__Available data__.
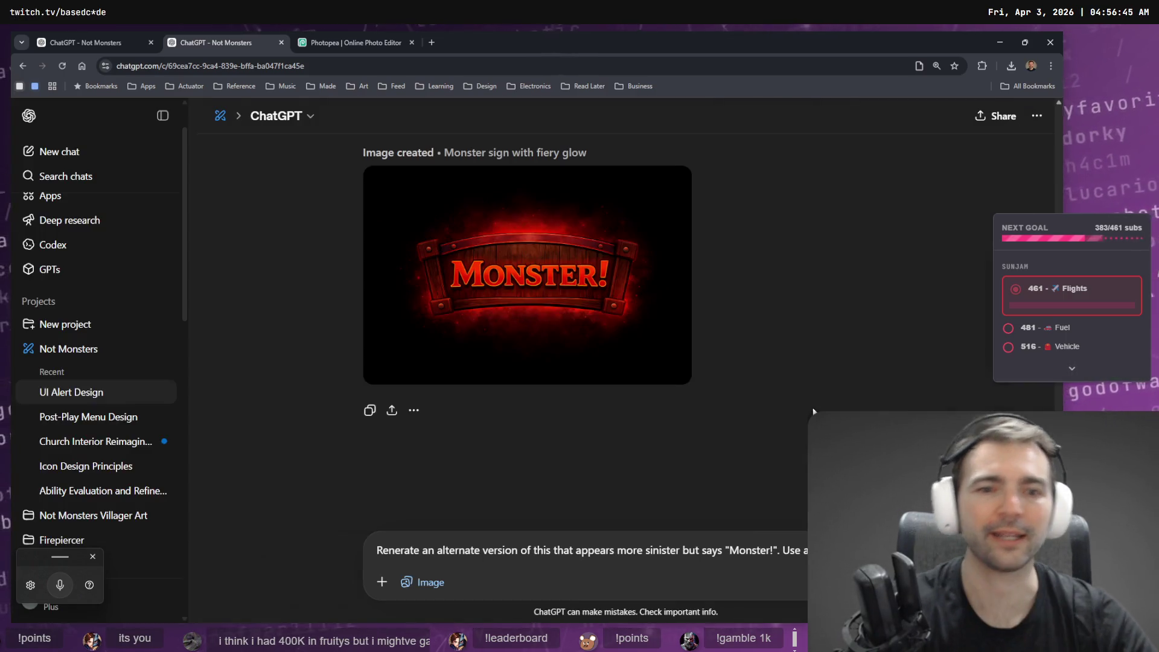
key(ctrl+a)
key(BackSpace)
Open the previously sent sinister Monster! request for editing.
scroll(800, 409, up, 6)
scroll(735, 381, down, 3)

__Your goal__.
Scan the material for lines that hold the word "scroll", then say how many there are and nothing else.

__Answer section__.
2